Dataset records
■ ■ ■ ■ ■

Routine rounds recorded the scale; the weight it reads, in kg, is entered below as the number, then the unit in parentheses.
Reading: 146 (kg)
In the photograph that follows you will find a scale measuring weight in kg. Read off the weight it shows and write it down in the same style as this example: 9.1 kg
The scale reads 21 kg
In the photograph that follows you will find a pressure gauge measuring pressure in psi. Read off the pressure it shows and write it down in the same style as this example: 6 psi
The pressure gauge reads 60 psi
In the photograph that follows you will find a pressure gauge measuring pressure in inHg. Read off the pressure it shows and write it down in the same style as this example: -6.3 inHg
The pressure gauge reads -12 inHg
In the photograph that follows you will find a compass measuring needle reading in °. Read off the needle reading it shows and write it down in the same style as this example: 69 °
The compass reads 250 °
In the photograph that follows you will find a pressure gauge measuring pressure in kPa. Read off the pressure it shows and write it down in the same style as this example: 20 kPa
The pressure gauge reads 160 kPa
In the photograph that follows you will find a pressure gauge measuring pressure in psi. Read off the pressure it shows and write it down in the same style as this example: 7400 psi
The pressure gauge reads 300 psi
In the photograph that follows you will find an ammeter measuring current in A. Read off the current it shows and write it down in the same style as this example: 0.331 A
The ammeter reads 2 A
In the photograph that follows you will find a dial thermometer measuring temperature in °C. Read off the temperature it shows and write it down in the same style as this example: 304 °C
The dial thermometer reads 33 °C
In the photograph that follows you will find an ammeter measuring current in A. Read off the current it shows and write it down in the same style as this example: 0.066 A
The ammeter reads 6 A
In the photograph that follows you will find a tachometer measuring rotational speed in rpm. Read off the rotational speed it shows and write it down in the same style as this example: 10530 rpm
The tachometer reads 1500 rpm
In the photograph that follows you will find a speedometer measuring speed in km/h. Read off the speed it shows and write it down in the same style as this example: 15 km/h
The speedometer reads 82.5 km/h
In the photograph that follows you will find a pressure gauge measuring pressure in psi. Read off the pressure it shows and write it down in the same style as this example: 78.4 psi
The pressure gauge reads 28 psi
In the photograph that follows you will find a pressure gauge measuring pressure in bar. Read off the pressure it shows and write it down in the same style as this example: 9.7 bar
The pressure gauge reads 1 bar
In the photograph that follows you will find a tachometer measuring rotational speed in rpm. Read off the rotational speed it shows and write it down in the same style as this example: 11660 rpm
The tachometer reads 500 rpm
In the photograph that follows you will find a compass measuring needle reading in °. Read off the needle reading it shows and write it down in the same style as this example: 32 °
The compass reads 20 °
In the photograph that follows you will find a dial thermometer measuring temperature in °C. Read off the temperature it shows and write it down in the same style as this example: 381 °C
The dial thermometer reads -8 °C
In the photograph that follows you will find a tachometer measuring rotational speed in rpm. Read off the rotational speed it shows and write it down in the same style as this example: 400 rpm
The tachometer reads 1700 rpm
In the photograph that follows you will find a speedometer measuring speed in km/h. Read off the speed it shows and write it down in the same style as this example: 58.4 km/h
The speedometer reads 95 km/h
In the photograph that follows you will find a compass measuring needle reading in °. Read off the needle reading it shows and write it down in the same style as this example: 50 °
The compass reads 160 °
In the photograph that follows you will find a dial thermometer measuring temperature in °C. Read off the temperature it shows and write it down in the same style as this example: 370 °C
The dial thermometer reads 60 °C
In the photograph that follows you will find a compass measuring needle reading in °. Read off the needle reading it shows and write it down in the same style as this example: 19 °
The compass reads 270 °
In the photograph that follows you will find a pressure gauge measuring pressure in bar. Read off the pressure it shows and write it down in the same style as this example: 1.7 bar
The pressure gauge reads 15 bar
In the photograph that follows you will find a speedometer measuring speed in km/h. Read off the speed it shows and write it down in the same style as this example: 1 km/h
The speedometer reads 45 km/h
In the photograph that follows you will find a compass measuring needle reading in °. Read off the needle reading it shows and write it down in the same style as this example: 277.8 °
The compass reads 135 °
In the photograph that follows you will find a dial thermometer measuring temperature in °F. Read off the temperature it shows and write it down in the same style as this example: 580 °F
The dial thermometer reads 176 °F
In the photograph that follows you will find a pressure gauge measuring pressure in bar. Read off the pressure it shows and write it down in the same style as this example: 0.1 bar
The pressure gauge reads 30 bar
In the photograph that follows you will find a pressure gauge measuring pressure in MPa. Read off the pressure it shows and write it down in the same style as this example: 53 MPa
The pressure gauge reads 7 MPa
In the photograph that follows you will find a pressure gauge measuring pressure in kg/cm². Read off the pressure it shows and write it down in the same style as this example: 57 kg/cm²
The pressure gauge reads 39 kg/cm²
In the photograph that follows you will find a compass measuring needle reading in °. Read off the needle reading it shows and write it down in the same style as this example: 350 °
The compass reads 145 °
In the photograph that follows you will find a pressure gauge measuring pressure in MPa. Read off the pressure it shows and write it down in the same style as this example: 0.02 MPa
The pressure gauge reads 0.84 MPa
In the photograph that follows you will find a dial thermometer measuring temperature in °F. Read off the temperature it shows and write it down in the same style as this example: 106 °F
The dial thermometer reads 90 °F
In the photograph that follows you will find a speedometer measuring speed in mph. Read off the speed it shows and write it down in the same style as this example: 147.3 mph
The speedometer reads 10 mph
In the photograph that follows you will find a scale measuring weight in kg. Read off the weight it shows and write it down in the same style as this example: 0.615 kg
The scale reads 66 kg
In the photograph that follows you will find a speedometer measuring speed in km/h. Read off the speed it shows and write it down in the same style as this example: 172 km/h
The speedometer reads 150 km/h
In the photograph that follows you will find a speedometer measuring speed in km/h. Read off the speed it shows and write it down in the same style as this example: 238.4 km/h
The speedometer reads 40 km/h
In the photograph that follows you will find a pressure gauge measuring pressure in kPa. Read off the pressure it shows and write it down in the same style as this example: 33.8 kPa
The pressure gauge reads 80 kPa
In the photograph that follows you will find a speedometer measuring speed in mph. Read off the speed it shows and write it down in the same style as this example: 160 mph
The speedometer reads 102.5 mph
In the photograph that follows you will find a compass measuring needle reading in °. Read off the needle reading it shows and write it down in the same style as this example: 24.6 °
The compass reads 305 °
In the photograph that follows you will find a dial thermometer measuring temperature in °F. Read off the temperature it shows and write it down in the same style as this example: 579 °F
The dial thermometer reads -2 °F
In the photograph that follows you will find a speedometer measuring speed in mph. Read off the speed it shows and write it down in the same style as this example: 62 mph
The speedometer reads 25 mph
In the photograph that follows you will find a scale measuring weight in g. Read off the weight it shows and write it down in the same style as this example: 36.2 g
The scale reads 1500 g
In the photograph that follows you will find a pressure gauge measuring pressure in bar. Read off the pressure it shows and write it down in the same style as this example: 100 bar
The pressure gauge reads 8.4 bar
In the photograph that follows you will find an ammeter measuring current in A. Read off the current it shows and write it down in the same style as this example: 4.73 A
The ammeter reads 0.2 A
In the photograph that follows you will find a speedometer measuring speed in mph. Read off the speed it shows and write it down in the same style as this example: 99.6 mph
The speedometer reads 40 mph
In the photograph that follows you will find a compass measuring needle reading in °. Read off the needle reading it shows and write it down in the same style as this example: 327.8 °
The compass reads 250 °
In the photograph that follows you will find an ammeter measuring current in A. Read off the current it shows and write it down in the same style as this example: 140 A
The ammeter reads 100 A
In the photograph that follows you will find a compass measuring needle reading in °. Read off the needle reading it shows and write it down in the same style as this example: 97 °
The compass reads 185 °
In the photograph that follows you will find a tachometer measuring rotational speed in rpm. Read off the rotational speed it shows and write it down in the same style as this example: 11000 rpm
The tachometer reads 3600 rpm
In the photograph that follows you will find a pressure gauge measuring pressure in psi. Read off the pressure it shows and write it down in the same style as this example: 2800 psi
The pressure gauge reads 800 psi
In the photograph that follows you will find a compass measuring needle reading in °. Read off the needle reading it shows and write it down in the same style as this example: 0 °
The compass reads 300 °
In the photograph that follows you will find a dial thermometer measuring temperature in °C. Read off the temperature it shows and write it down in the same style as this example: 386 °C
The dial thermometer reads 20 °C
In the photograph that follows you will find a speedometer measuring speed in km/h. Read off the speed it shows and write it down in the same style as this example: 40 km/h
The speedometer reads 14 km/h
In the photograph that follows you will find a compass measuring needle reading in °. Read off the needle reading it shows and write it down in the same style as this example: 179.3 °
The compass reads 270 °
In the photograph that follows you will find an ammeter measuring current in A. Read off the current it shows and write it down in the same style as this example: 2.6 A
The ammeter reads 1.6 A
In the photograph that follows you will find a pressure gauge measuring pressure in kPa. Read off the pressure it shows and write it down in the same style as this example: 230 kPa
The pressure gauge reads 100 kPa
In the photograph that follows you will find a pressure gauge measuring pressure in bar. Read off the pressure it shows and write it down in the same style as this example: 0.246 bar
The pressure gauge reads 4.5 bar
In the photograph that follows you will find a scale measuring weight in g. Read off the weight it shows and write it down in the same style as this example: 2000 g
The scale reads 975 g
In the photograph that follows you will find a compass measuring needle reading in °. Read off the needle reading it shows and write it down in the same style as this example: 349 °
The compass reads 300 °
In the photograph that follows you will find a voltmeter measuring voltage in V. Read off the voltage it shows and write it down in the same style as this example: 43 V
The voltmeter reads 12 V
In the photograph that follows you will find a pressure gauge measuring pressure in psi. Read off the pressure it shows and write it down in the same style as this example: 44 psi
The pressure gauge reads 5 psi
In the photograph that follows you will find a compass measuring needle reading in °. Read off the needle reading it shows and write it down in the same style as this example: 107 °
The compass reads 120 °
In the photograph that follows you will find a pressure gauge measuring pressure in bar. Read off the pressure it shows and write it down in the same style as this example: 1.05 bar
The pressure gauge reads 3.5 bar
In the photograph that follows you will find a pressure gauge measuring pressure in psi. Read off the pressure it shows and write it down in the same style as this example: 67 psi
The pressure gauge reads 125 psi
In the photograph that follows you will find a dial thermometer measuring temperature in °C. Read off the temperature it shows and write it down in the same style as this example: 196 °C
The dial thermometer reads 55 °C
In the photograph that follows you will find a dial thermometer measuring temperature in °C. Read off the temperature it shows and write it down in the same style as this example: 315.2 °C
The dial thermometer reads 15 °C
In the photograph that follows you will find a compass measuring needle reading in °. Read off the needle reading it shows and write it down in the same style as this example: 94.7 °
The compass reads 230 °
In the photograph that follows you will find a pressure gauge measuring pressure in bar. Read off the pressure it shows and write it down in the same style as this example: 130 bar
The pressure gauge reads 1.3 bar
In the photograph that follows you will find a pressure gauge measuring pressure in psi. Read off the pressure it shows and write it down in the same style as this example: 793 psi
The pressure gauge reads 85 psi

■ ■ ■ ■ ■

Edit the stretch from the line containing "example: 1.05 bar" through the line containing "The compass reads 230 °", replacing "dial thermometer" with "bimetal thermometer" and leaving everything else unchanged.

In the photograph that follows you will find a pressure gauge measuring pressure in bar. Read off the pressure it shows and write it down in the same style as this example: 1.05 bar
The pressure gauge reads 3.5 bar
In the photograph that follows you will find a pressure gauge measuring pressure in psi. Read off the pressure it shows and write it down in the same style as this example: 67 psi
The pressure gauge reads 125 psi
In the photograph that follows you will find a bimetal thermometer measuring temperature in °C. Read off the temperature it shows and write it down in the same style as this example: 196 °C
The bimetal thermometer reads 55 °C
In the photograph that follows you will find a bimetal thermometer measuring temperature in °C. Read off the temperature it shows and write it down in the same style as this example: 315.2 °C
The bimetal thermometer reads 15 °C
In the photograph that follows you will find a compass measuring needle reading in °. Read off the needle reading it shows and write it down in the same style as this example: 94.7 °
The compass reads 230 °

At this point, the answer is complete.